The benefit of these enhanced models is that the design can be fine-tuned and optimised for timing without having to run many different simulations in RTL, and the enhanced visibility reduces the iterations required to meet the functional coverage requirements when generating functional verification simulations. Now, just the final functional verification simulation has to be run in RTL as a double check. As a result, verification time is significantly reduced from weeks to days, providing reduced costs for customers as well as faster time to market.

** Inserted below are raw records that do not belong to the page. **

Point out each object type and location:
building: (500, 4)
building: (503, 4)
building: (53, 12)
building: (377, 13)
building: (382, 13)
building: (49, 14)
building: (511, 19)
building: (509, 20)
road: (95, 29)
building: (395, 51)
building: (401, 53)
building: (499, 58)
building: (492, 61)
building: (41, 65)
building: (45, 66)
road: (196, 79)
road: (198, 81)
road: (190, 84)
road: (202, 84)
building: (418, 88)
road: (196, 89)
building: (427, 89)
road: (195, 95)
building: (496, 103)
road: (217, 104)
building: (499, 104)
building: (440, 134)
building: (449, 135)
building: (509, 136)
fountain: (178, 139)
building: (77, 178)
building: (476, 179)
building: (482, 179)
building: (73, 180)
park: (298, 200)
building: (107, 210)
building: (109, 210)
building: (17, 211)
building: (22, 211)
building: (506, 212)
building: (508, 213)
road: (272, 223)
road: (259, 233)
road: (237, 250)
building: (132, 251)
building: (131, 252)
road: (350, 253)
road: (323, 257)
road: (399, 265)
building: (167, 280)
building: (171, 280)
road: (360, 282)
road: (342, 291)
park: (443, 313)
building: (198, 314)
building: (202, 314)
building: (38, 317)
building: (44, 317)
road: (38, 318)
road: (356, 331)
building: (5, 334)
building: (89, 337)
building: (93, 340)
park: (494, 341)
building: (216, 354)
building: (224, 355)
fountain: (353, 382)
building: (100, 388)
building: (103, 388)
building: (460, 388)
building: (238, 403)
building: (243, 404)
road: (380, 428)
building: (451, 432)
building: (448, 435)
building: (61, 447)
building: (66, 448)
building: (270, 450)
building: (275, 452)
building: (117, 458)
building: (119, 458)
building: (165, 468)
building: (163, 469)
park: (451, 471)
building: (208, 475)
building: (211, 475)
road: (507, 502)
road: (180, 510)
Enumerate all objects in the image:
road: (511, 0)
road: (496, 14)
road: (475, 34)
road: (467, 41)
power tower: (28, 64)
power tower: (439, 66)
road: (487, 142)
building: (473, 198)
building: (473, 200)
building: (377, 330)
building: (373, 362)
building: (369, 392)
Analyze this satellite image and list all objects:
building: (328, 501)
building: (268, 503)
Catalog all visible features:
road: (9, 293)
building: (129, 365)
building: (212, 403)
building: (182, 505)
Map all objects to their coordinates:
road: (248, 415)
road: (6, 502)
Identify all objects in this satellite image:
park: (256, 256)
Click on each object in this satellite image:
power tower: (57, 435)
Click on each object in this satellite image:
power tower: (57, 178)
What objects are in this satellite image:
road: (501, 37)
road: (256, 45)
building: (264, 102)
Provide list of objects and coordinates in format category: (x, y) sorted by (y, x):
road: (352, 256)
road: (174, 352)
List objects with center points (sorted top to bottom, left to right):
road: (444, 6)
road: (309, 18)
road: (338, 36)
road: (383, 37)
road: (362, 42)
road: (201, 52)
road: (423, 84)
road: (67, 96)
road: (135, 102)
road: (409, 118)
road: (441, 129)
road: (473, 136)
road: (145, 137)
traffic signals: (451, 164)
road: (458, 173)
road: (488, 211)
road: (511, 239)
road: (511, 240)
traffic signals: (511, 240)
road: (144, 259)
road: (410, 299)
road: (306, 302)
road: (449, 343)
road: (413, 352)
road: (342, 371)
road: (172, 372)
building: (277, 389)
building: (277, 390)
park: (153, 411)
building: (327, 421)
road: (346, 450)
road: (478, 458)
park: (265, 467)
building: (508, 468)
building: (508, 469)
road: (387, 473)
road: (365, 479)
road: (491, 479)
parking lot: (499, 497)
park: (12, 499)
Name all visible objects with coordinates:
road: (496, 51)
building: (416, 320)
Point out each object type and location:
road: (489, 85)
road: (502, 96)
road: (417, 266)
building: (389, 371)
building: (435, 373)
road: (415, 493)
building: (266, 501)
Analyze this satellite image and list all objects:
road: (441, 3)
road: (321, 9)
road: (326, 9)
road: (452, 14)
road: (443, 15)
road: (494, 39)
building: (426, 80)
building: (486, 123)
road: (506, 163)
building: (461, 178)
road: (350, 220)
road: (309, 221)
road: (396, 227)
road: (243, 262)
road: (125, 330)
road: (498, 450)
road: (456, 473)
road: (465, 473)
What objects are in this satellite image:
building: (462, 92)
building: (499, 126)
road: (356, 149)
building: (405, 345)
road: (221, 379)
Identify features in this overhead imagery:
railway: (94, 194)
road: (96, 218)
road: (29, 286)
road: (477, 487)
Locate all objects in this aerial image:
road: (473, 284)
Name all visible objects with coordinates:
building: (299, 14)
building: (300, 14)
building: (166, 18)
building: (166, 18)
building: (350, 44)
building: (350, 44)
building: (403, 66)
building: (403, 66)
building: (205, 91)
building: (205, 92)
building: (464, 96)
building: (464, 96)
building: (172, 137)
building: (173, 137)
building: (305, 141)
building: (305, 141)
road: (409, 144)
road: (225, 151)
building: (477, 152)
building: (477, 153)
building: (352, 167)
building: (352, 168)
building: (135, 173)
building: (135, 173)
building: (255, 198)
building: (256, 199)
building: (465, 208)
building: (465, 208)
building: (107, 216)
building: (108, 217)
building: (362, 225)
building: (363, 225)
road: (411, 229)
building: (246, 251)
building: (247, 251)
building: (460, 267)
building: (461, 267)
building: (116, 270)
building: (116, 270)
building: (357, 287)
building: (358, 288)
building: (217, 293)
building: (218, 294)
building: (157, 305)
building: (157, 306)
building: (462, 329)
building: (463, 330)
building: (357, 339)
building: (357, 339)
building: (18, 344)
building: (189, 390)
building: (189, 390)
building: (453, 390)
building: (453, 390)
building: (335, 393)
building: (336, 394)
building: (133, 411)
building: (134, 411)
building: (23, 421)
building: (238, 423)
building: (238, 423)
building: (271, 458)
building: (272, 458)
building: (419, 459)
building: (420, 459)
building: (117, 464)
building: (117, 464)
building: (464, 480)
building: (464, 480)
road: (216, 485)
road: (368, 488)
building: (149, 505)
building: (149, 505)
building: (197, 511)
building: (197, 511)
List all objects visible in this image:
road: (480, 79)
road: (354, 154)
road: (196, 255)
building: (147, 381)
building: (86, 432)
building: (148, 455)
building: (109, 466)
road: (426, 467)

Graham Curren, Sondrel’s Founder and CEO, said, “We are the first company to have created these work flow-based, modelling techniques. The enhancements form part of our Performance Verification Environment (PVE) and are exclusively available to our customers as part of our design service.”
Background
Simulation modelling uses TLM2 “Fast Timed” models of the Memory and Interconnect IP and “workflow” models to accurately emulate the core IP. This enables simulations to be run on the performance of the chip which are hundreds of times faster than running in RTL. This performance analysis enables optimization of a design architecture in days that could take weeks or months using RTL simulation.
Simulation allows detailed analysis of performance bottlenecks, for example, two IP blocks could be trying to access the same memory page at the same time causing ‘thrashing’, creating a bottleneck and slowing the chip down significantly. Big chips have many subsystems moving massive amounts of data around, often with significant latency, so eliminating any bottleneck during the architectural design process is vital.